Let’s pray together.
Lord, we come before you this morning and we thank you for your word, though your word is so searching to our hearts and to our lives. But it is teaching that holds out hope for us that there is a better way to live. We thank you this morning for the grace of the gospel that gives us confidence that our sins can be forgiven through what Christ has done for us on the cross and for the hope of the gospel, that we are not only forgiven but transformed by the power of your Holy Spirit.
Lord, as believers, as disciples of Jesus this morning, we desire to live in that power and to therefore deal with the sins of anger and contempt and malice that plague our own hearts and our relationships. And Lord, we ask you for grace to do that right now. We pray that you would search our hearts, that you would show us where anything is amiss. Show us, Lord, where a relationship is broken and where reconciliation is needed. And Lord, would you give us the grace and the humility and the love to make those attempts at repair and to do what is in our power to be at peace with one another?

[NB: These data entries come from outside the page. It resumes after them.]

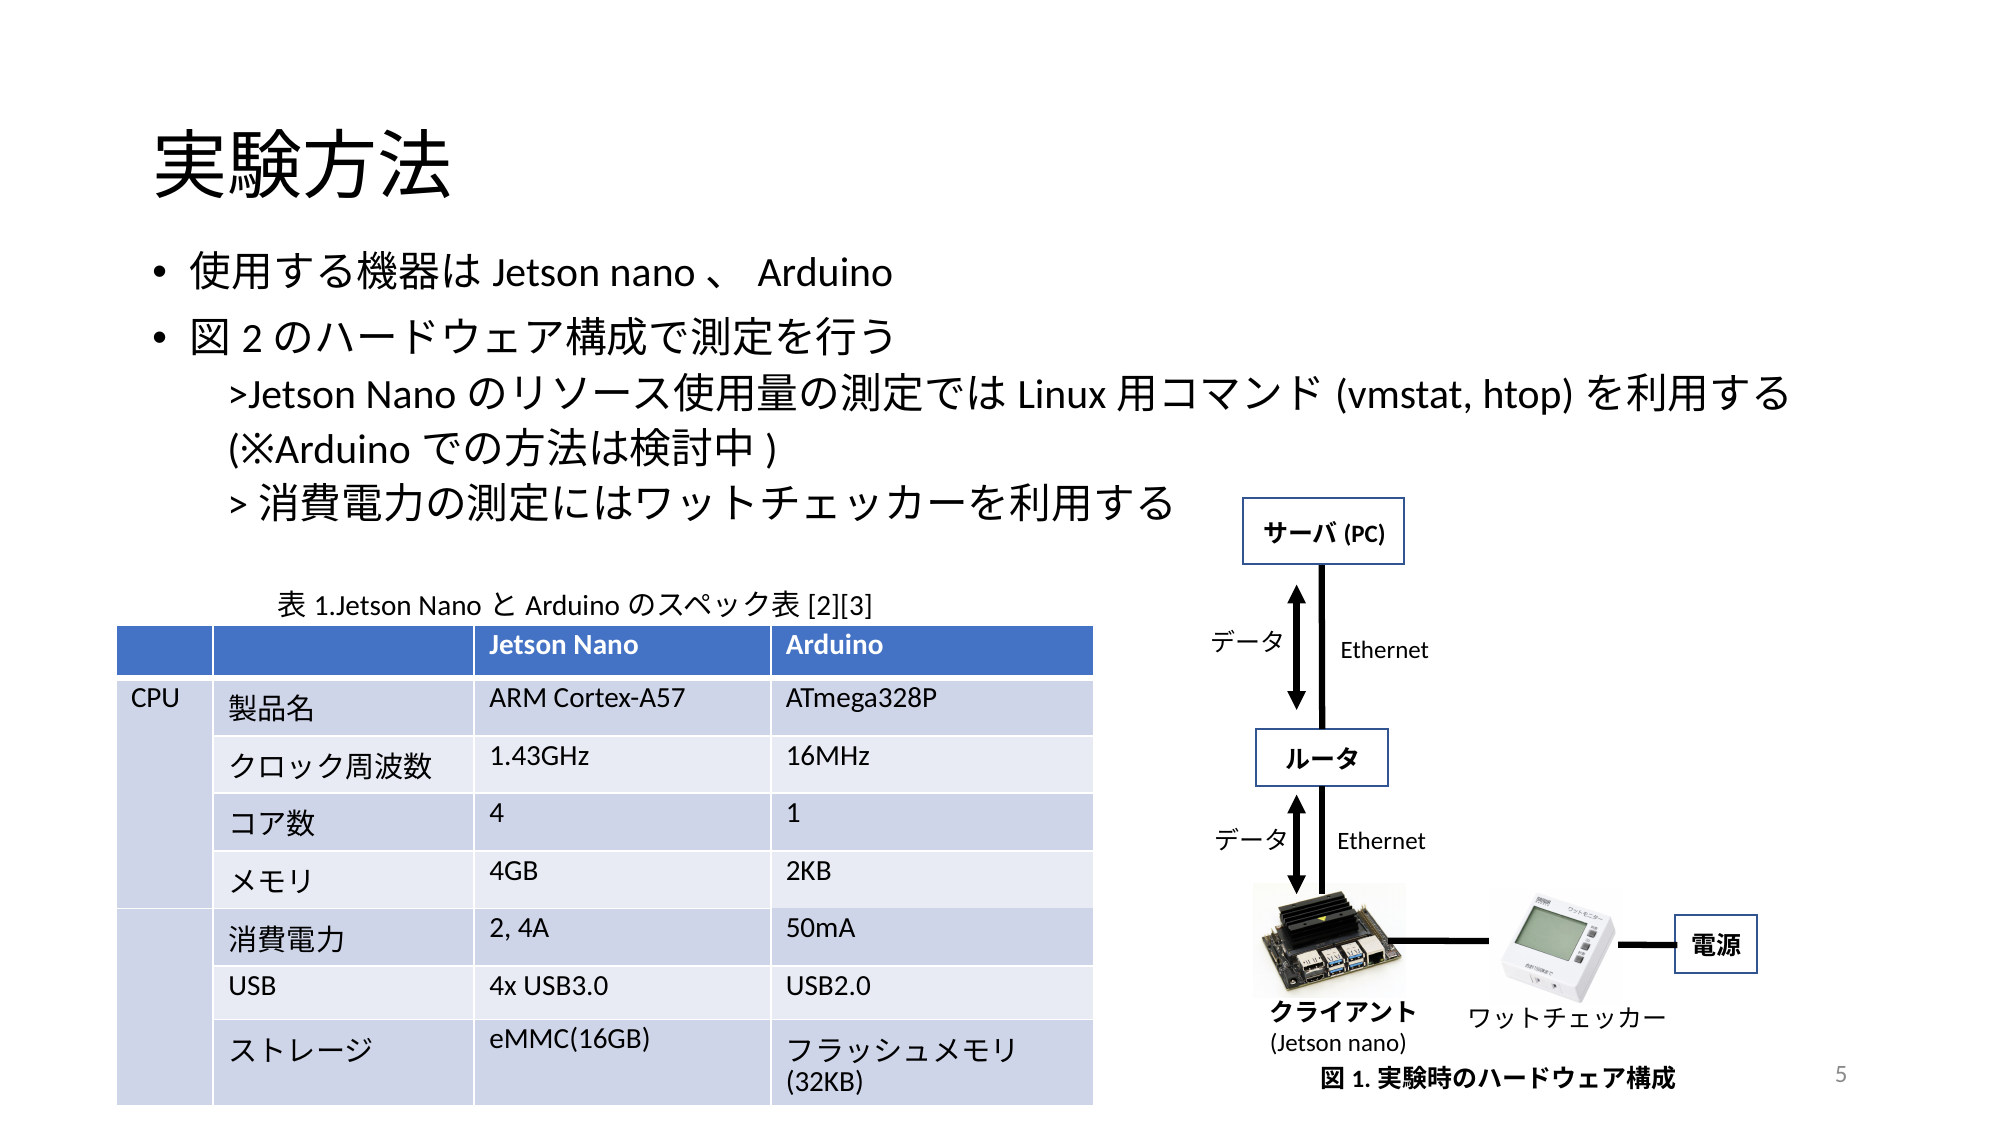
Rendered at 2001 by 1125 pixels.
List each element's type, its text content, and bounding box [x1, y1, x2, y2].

picture [1253, 883, 1406, 998]
table_cell 4 [475, 794, 770, 850]
table_header [214, 626, 473, 675]
table_cell 4x USB3.0 [475, 967, 770, 1019]
table_header [117, 626, 212, 675]
text_box Ethernet [1323, 817, 1441, 862]
table_header Arduino [772, 626, 1093, 675]
table_cell eMMC(16GB) [475, 1020, 770, 1105]
table_cell 製品名 [214, 681, 473, 735]
text_box 電源 [1676, 922, 1757, 968]
slide_number 5 [1412, 1042, 1863, 1103]
table_cell ATmega328P [772, 681, 1093, 735]
table_cell クロック周波数 [214, 737, 473, 792]
table_cell USB [214, 967, 473, 1019]
list 使用する機器はJetson nano、Arduino 図2のハードウェア構成で測定を行う >Jetson Nanoのリソース使用量の測定ではLinux用コマンド(vmstat, htop)を利用する (※Arduinoでの方法は検討中) >消費電力の測定にはワットチェッカーを利用する [137, 243, 1863, 1014]
text_box データ [1297, 619, 1301, 665]
text_box データ [1297, 817, 1305, 862]
table_cell フラッシュメモリ(32KB) [772, 1020, 1093, 1105]
text_box データ [1199, 817, 1296, 862]
table_cell 消費電力 [214, 909, 473, 965]
table_cell USB2.0 [772, 967, 1093, 1019]
table_cell メモリ [214, 852, 473, 908]
title 実験方法 [137, 59, 1863, 243]
picture [1489, 889, 1623, 1006]
table_cell 2KB [772, 852, 1093, 908]
text_box データ [1195, 619, 1296, 665]
table_cell [117, 909, 212, 1105]
table_cell 2, 4A [475, 909, 770, 965]
text_box [1674, 914, 1758, 974]
table_cell 50mA [772, 908, 1093, 965]
table_header Jetson Nano [475, 629, 770, 675]
table_cell コア数 [214, 794, 473, 850]
table_cell 1 [772, 794, 1093, 850]
table_cell 4GB [475, 852, 770, 908]
table_cell ARM Cortex-A57 [475, 681, 770, 735]
table_cell CPU [117, 681, 212, 908]
text_box クライアント (Jetson nano) [1255, 989, 1434, 1064]
text_box [1242, 497, 1405, 565]
table_cell ストレージ [214, 1020, 473, 1105]
text_box 表1.Jetson NanoとArduinoのスペック表[2][3] [263, 579, 888, 629]
table_cell 16MHz [772, 737, 1093, 792]
table_cell 1.43GHz [475, 737, 770, 792]
text_box ワットチェッカー [1452, 995, 1683, 1041]
text_box [1255, 728, 1389, 787]
text_box 図1.実験時のハードウェア構成 [1305, 1055, 1412, 1101]
text_box サーバ(PC) [1248, 510, 1401, 555]
text_box Ethernet [1325, 625, 1489, 671]
text_box ルータ [1270, 736, 1376, 781]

Father, I want to pray for marriages in this room this morning especially. I know how easily our marriage relationships can be fractured by words and by attitudes that harm. So, Lord, where there has been brokenness there, I pray for reconciliation. I pray that you would give couples the grace to seek out the help they need and to pursue reconciliation with one another and that you would restore love and harmony in those relationships. Lord, for all of us today, would you show us where, maybe in other spheres of life, we need repentance and we need change.
As we come to the table this morning, we pray that you would help us to come with hearts of both faith and repentance—faith as we trust in what Christ has done to fulfill the law in our place, to bear our judgment, to forgive us of our sins; and repentance as we turn once again to the way of Jesus and to live in the way that he has called us.
So Lord, may that be our resolve this morning as we receive the elements. We pray that you would draw near to us in these moments, that you would empower us by your grace and Spirit, and that you would be glorified in our lives and in our relationships as we seek to follow you. We pray this in Jesus’ name and for his sake, amen.